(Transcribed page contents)
● ● ● ● ● ● ●

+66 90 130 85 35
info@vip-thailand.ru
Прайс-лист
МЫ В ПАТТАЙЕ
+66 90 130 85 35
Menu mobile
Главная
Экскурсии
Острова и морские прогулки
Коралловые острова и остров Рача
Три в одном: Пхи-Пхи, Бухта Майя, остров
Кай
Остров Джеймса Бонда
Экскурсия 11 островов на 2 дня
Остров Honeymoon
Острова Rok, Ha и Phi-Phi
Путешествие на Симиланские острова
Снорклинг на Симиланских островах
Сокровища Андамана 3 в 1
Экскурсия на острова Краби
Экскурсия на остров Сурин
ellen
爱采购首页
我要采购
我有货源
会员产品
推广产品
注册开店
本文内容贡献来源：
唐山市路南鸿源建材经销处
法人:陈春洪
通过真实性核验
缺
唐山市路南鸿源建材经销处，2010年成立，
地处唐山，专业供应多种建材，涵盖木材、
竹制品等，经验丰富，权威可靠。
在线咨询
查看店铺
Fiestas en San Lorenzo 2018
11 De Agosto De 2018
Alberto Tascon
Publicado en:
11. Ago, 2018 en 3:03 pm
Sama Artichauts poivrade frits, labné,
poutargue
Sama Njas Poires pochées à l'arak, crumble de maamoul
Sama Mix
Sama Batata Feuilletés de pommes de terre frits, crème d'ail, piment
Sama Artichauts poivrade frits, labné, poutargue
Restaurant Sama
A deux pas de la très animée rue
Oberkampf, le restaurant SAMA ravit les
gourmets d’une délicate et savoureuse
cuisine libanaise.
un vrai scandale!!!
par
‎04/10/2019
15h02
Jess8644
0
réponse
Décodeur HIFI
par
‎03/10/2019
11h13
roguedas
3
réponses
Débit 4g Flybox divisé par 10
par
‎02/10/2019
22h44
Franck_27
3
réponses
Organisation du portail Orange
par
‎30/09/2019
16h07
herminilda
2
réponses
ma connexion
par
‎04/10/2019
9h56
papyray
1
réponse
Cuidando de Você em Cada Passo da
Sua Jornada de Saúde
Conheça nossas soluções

● ● ● ● ● ● ●

[INSTRUCTIONS FOR THE TASK] Reproduce all the data precisely, word for word.

[SOLUTION FOR THIS TASK]
+66 90 130 85 35
info@vip-thailand.ru
Прайс-лист
МЫ В ПАТТАЙЕ
+66 90 130 85 35
Menu mobile
Главная
Экскурсии
Острова и морские прогулки
Коралловые острова и остров Рача
Три в одном: Пхи-Пхи, Бухта Майя, остров
Кай
Остров Джеймса Бонда
Экскурсия 11 островов на 2 дня
Остров Honeymoon
Острова Rok, Ha и Phi-Phi
Путешествие на Симиланские острова
Снорклинг на Симиланских островах
Сокровища Андамана 3 в 1
Экскурсия на острова Краби
Экскурсия на остров Сурин
ellen
爱采购首页
我要采购
我有货源
会员产品
推广产品
注册开店
本文内容贡献来源：
唐山市路南鸿源建材经销处
法人:陈春洪
通过真实性核验
缺
唐山市路南鸿源建材经销处，2010年成立，
地处唐山，专业供应多种建材，涵盖木材、
竹制品等，经验丰富，权威可靠。
在线咨询
查看店铺
Fiestas en San Lorenzo 2018
11 De Agosto De 2018
Alberto Tascon
Publicado en:
11. Ago, 2018 en 3:03 pm
Sama Artichauts poivrade frits, labné,
poutargue
Sama Njas Poires pochées à l'arak, crumble de maamoul
Sama Mix
Sama Batata Feuilletés de pommes de terre frits, crème d'ail, piment
Sama Artichauts poivrade frits, labné, poutargue
Restaurant Sama
A deux pas de la très animée rue
Oberkampf, le restaurant SAMA ravit les
gourmets d’une délicate et savoureuse
cuisine libanaise.
un vrai scandale!!!
par
‎04/10/2019
15h02
Jess8644
0
réponse
Décodeur HIFI
par
‎03/10/2019
11h13
roguedas
3
réponses
Débit 4g Flybox divisé par 10
par
‎02/10/2019
22h44
Franck_27
3
réponses
Organisation du portail Orange
par
‎30/09/2019
16h07
herminilda
2
réponses
ma connexion
par
‎04/10/2019
9h56
papyray
1
réponse
Cuidando de Você em Cada Passo da
Sua Jornada de Saúde
Conheça nossas soluções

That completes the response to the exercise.